Discussion What are some effective strategies for managing data collection and preparation in ML projects? How do you ensure data quality?
To a project manager on Machine Learning (ML) projects, data is an important aspect to manage and track closely, so as to ensure successful and timely project delivery. There are many situations where data could end up affecting or even blocking project progress:
- Non-availability or insufficient data (quantity)
- Suboptimal data quality, e.g. missing values, missing or incorrect annotations, etc.
- Data not representative of actual use cases
- Bad data distribution such as class imbalance
By taking the following points into account, a project manager can better manage the data concerns. It is essential to understand that the quality and organization of data have an impact on the performance of ML models, and as a project manager, one needs to ensure that the project team identifies potential data risks and tackles any data issues in the early stage of the project.
- Data Collection: Maintain clear, well-documented data collection protocols for consistent and reliable outcomes
- Data Understanding: Analyse and understand the data and its sources to foresee potential quality issues
- Data Cleaning: Ensure a process for data cleaning and managing missing, duplicate or inconsistent data is in place
- Date verification and validation: Establish procedures for data verification, combining automated checks with manual review
- Data Governance: Implement clear data governance policies, covering data access, security, privacy, etc.

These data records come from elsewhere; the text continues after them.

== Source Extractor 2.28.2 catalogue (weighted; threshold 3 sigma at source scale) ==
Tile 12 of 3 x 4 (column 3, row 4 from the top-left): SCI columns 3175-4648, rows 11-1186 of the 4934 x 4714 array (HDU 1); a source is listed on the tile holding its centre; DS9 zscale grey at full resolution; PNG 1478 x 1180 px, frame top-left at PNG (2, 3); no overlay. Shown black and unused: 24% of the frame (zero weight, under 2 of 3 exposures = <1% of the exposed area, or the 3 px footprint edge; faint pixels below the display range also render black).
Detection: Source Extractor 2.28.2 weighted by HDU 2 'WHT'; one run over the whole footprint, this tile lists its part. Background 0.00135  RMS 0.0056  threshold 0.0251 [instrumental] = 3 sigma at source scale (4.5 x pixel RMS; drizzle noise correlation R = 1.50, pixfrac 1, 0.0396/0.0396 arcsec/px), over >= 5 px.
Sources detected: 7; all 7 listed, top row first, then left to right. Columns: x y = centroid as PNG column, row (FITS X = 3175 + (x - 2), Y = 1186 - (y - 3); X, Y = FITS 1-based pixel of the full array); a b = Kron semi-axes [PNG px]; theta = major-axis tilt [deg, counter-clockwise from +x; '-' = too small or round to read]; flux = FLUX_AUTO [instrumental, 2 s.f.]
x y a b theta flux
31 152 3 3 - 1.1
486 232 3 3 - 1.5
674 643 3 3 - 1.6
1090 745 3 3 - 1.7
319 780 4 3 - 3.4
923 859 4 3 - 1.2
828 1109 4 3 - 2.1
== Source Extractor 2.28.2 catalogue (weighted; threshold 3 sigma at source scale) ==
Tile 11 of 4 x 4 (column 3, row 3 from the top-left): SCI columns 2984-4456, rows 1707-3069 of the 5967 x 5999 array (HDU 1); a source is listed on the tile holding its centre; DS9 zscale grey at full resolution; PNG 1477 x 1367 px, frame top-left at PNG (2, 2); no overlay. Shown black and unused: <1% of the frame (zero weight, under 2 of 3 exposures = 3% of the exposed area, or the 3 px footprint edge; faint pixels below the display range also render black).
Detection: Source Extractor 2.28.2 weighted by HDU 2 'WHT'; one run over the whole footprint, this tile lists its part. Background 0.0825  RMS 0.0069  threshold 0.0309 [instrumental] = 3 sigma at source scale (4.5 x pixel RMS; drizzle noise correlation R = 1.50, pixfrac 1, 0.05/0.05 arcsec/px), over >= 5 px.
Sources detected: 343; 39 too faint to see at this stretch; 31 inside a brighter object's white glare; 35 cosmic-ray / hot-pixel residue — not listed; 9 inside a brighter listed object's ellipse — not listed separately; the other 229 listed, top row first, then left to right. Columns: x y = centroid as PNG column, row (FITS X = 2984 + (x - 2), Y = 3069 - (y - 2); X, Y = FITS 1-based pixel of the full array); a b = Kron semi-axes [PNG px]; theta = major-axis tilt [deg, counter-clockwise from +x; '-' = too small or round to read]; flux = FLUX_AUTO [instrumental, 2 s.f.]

- Data Split: Ensure that there is a training, validate and test data split strategy, preferably a reproducible one
- Data Documentation: Keep thorough data documentation for uniform understanding
- Tools: Equip the project team with appropriate data quality management and version tracking tools
- Team Culture: Foster and cultivate a team culture that prioritises data quality and encourages team responsibility for improvement
What are some of the obstacles and challenges with regard to data that you faced when managing your ML projects? Feel free to share the approaches you took to control and resolve these issues.
Data preparation take up most of the work process.. it is a tedious task. Do you agreed?
Data preparation is a key part of our machine learning projects, and it involves some essential steps like data collection, cleaning, transformation, feature engineering, and data augmentation. Each of these steps plays a massive role in making our projects successful.
While the process can be tedious and time-consuming, it is crucial to emphasize its importance. High-quality data serves as the bedrock for building robust and accurate machine learning models. By ensuring that our data is accurate, consistent, and free from biases, we set our projects on the right path to success.